I am a sustainability consultant, working in the fields of architecture and energy. I work  mainly,but not exclusively on projects involving housing in the UK and I am based in London. My interest is primarily in what makes a sustainable place, or what makes a place sustainable. Can we say with confidence that we know the answer to either question? I expect to spend a lot of my time in the future working on the answers to these questions. I already spend a lot of time on this and I write on this subject in this blog.

My background is that I was born in Dublin. I was educated in Ireland and have worked in London, UK since 1988. I have a Degree in Architecture from University College Dublin and a Masters in Intelligent Buildings from Reading University.

Having worked as an architect for fifteen years or so it became obvious to me that the future for buildings and building design must be centred on building performance. It’s how buildings work and enable their occupants to use them that matters at least as much as what they look like.  But this is an aspect of buildings that is not sufficiently explored in architectural training.
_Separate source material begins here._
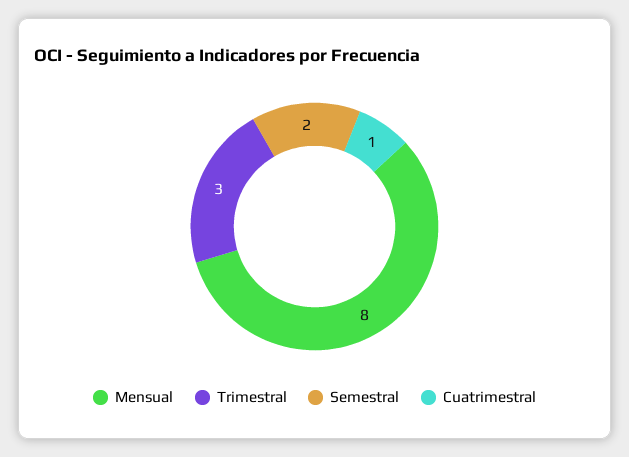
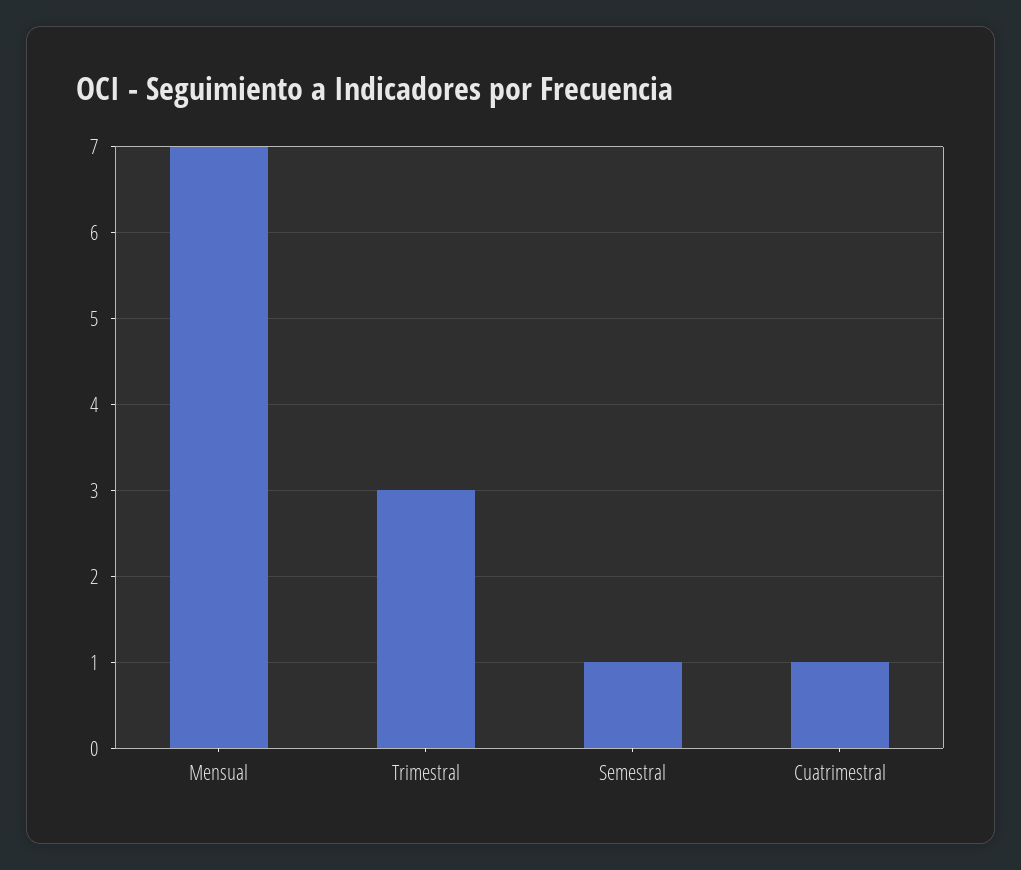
Mensual: 8 -> 7
Semestral: 2 -> 1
Since then, I have become a Code for Sustainable Homes assessor, a SAP assessor and a BREEAM assessor in an effort to understand what we mean by ‘more sustainable’ when it comes to housing in the UK, I employ a team of consultants with wider skills including LIfecycle Assessment, building simulation and Post Occupancy assessment. I have been fortunate to have been involved in some leading edge projects which have investigated what low and zero carbon means in the housing context, both for new-build and for refurbishment.

I am now Partner at HTA, and with my Sustainable Futures team I plan to go on exploring this difficult but essential subject as long as these questions remain.
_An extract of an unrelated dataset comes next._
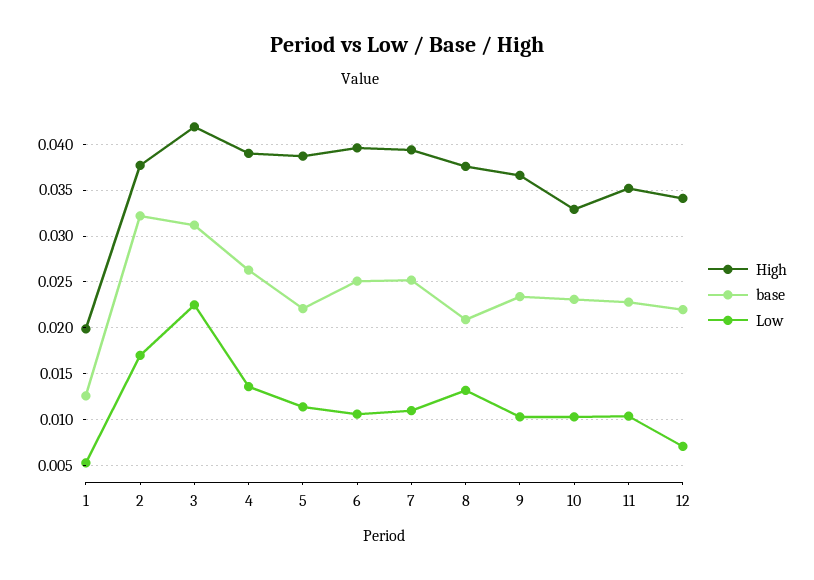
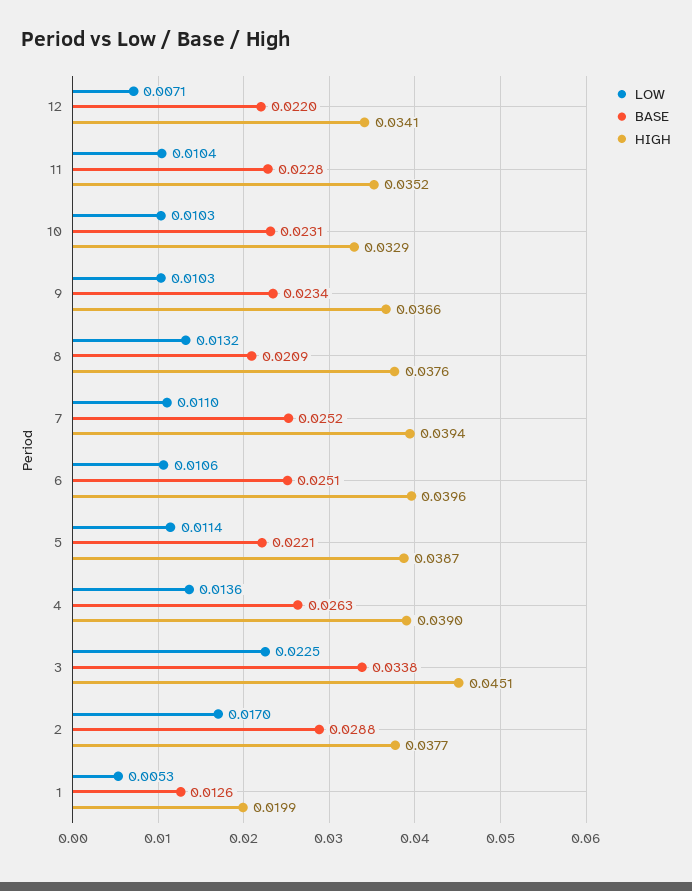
base, 2: 0.032 -> 0.0288
High, 3: 0.042 -> 0.0451
base, 3: 0.031 -> 0.0338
The journey towards a more sustainable built environment is just beginning. There is a Chinese proverb that says “a journey of a thousand miles begins with a single step”, so that’s what I am doing, one step at a time.


3 thoughts on “Biography

  1. Just read a blog acreditted to you – suggesting green deal measures should be applied at the time of sale – because that is the obvious and least disruptive time to unpgrade an (empty) house.
    Agree – absolutely – it is the most practical contribution to the debate so far.
    How do we achieve it ?
    Me – I’m a Cibse energy assessor, entirely commercial so far – but viewing domestic properties as a huge challenge that needs adressing.
    See little prospect of the scheme getting off the ground while it’s left to B&Q trainees and products however. Every comment – or seminar – seems to agree it’s a sales opportunity for B&Q – but gets very vague about more professional approaches.
    Just learnt from Andrew Warren that GD will roll out by areas and that Bristol (my area) – while under consideration – was in the balance. Any thoughts on how I can push the point of sale approach as a call to action here ?
    There must be a morgage provider – or estate agency – with a long term view. Know anyone who is looking for a pilot ?

    • Tony, that’s interesting news about the area-based roll-out. Possibly the way to approach it is through local community organisations. Set up a few evening meetings in your area and raise awareness. Talk to some of the transition groups active in Bristol about doing a neighbourhood scale retrofit. If you can get a couple of hundred people together that will get interest from Green Deal Providers.